◆ **WORK ITEM A**
In the listing, please rename "summary" to "description" in the part that opens with the line containing "## nominationPoolsApi" and closes with the line containing "the pool member.". Return only those lines, otherwise unchanged.

◆ **PAGE EXTRACT**
August Sicard von Sicardsburg (6 December 1813 – 11 June 1868) was an Austrian architect. He is best remembered as the co-architect of the Vienna State Opera, together with Eduard van der Nüll.

Sicardsburg was born in Buda. He studied architecture at the Vienna University of Technology under Peter von Nobile, and together with van der Nüll. In 1843 he became professor at the Vienna Academy.

Karl Freiherr von Hasenauer was one of his students.

Sicardsburg died in 1868 in Weidling, Austria, of tuberculosis, six weeks after his partner Eduard van der Nüll committed suicide; neither saw the opening of the Vienna State Opera in 1869.

List of works

Along with Eduard van der Nüll 
 Schutzengelbrunnen (fountain), 1843–1846
 Sofiensaal, 1845
 Carltheater, 1846–1847
 Arsenal 1849–1855
 Vienna State Opera, 1861–1869
 Haas-Haus, 1866–1868 (now site of the unrelated Haas-Haus)

◆ **WORK ITEM B**
According to the article on August Sicard von Sicardsburg, in what year did he become professor at the Vienna Academy?

◆ **DATA IN THIS EXERCISE**

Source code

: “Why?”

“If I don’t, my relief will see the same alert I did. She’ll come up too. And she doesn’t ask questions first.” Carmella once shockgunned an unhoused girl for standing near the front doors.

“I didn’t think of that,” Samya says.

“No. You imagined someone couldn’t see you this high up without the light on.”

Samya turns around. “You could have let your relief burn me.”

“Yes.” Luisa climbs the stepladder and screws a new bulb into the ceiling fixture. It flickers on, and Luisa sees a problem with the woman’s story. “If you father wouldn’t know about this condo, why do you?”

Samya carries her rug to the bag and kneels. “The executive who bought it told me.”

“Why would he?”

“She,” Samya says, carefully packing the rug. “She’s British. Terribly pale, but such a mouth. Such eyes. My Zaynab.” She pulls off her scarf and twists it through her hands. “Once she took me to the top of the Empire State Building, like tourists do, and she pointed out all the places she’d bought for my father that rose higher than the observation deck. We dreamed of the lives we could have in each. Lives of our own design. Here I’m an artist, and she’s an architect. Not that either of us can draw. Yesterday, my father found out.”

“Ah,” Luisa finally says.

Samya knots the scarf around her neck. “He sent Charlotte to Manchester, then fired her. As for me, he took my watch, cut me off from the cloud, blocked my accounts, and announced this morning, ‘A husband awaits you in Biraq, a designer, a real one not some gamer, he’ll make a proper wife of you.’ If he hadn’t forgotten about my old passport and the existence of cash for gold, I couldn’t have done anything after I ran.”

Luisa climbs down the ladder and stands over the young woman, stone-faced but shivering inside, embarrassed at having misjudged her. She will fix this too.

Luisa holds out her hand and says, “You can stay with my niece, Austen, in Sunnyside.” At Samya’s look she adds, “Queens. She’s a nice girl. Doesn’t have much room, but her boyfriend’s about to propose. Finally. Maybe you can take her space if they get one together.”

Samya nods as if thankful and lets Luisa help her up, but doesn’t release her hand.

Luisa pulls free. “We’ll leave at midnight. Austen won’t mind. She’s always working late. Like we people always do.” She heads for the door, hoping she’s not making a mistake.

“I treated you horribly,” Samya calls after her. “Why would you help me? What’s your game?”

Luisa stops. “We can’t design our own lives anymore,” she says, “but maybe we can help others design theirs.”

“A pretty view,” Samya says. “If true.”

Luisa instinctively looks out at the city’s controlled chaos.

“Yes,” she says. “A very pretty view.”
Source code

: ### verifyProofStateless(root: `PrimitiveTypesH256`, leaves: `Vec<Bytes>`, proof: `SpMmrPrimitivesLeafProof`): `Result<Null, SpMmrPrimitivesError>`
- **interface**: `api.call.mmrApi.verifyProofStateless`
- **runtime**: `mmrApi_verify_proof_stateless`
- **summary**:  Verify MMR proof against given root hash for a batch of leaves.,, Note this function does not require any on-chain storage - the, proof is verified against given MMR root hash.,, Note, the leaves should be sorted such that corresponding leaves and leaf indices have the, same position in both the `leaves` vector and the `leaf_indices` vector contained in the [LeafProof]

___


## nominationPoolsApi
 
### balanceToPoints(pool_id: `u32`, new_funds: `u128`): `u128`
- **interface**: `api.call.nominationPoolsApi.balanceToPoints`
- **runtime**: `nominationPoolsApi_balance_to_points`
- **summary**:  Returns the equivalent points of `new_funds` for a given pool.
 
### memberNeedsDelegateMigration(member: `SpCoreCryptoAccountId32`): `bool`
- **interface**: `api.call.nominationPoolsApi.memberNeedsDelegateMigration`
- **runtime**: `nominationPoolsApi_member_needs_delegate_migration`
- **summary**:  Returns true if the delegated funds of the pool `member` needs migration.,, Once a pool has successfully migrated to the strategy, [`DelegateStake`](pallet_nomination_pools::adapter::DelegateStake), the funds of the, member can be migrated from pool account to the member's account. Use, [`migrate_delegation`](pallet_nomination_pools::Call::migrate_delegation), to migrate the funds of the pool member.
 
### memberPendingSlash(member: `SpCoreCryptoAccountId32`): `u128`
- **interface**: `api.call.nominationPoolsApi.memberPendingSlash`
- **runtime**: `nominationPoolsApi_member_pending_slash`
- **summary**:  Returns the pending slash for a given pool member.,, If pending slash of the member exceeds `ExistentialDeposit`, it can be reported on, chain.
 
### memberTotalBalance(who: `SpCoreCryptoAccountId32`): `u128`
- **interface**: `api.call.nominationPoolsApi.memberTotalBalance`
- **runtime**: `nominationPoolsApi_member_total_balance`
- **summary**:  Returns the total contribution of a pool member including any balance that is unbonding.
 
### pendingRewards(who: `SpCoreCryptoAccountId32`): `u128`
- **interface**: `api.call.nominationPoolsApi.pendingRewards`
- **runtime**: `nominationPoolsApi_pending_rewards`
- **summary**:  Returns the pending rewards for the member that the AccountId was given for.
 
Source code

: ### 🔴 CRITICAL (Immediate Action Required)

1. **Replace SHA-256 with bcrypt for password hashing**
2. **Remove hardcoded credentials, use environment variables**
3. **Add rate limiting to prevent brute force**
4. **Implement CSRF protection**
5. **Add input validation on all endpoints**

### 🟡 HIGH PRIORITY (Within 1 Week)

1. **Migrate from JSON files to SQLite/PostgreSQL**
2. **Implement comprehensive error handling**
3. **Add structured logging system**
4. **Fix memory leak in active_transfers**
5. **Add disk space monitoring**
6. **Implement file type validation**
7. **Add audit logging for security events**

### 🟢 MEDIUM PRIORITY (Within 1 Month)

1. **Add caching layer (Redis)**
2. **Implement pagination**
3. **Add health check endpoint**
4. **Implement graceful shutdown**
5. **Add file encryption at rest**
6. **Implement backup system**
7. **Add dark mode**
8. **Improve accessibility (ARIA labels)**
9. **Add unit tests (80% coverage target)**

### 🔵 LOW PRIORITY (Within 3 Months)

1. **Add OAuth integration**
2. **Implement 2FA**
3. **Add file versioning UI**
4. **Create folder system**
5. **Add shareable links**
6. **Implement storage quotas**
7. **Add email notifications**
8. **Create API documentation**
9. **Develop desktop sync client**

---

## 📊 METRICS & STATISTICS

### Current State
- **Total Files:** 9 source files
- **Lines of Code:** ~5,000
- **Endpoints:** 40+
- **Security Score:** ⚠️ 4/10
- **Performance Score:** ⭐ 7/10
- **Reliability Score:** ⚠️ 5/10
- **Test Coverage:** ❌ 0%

◆ **WRITTEN SOLUTION A**
## nominationPoolsApi
 
### balanceToPoints(pool_id: `u32`, new_funds: `u128`): `u128`
- **interface**: `api.call.nominationPoolsApi.balanceToPoints`
- **runtime**: `nominationPoolsApi_balance_to_points`
- **description**:  Returns the equivalent points of `new_funds` for a given pool.
 
### memberNeedsDelegateMigration(member: `SpCoreCryptoAccountId32`): `bool`
- **interface**: `api.call.nominationPoolsApi.memberNeedsDelegateMigration`
- **runtime**: `nominationPoolsApi_member_needs_delegate_migration`
- **description**:  Returns true if the delegated funds of the pool `member` needs migration.,, Once a pool has successfully migrated to the strategy, [`DelegateStake`](pallet_nomination_pools::adapter::DelegateStake), the funds of the, member can be migrated from pool account to the member's account. Use, [`migrate_delegation`](pallet_nomination_pools::Call::migrate_delegation), to migrate the funds of the pool member.

◆ **WRITTEN SOLUTION B**
1843